15.12.2004 13:36
Ihr eBay-Passwort: 3, 2, 1 -- meins [Update]
In einer Live-Demo zeigt das Entwicklerteam von Validome, wie Verkäufer in Online-Auktionen bei eBay das Passwort der Bieter abfangen können. Dieses Problem ist schon länger bekannt, doch eBay erlaubt weiterhin die Verwendung von JavaScript in Auktionen und spricht von einer nur theoretischen Sicherheitslücke.
Die Demo setzt voraus, dass Sie den Internet Explorer benutzen und Active Scripting zulassen (Standardeinstellung). Geben Sie auf keinen Fall Ihre echten eBay-Zugangsdaten an, sondern erfinden Sie andere. Die Beschränkung auf den Internet Explorer ist notwendig, da Validome das JavaScript kodiert hat, um es vor den Augen von potenziellen Nachahmern zu verbergen. Ein Betrüger würde sich diese Mühe natürlich nicht machen und eine universellere Lösung wählen, die dann auch mit anderen Browsern wie Firefox, Opera & Co. funktioniert.
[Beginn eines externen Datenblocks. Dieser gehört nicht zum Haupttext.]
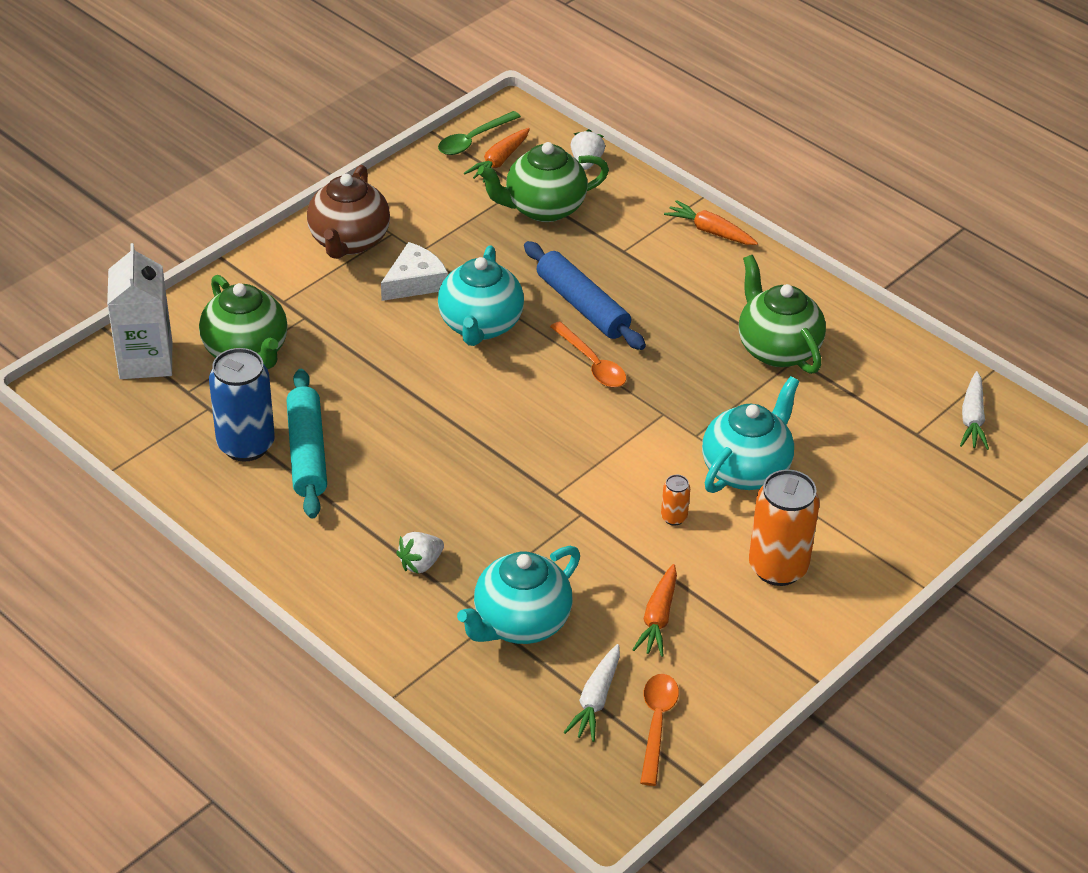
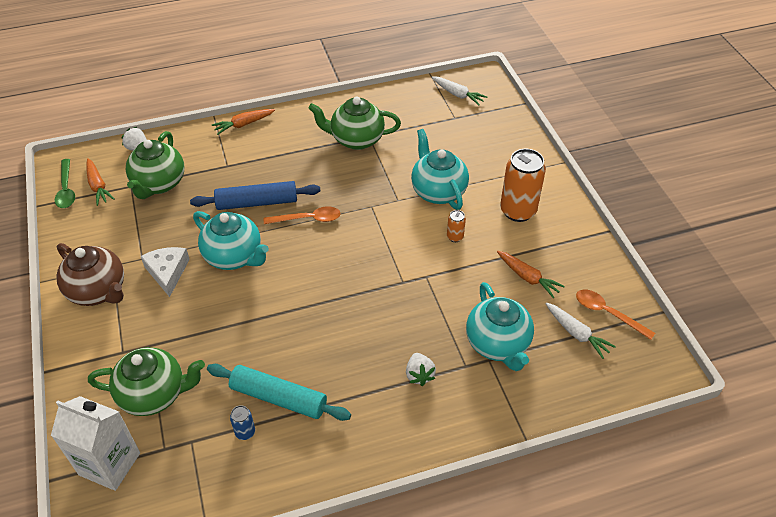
camera: 60 degrees left, 5 degrees up
blue can [209,348,275,462] -> blue can [230,405,255,440], size x0.45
Wenn Sie bei der Demo genau hinsehen, erkennen Sie die feinen Unterschiede zwischen der gefälschten Anmeldeseite und der echten von eBay. Natürlich erfolgt die Anmeldung nicht über SSL, so wie eBay dies seit einiger Zeit standardmäßig beim Bieten vorsieht, sondern wie früher auf einer ungesicherten Verbindung. Doch wer kann schon sagen, dass dies nicht wieder eine Änderung in der eBay-Software ist?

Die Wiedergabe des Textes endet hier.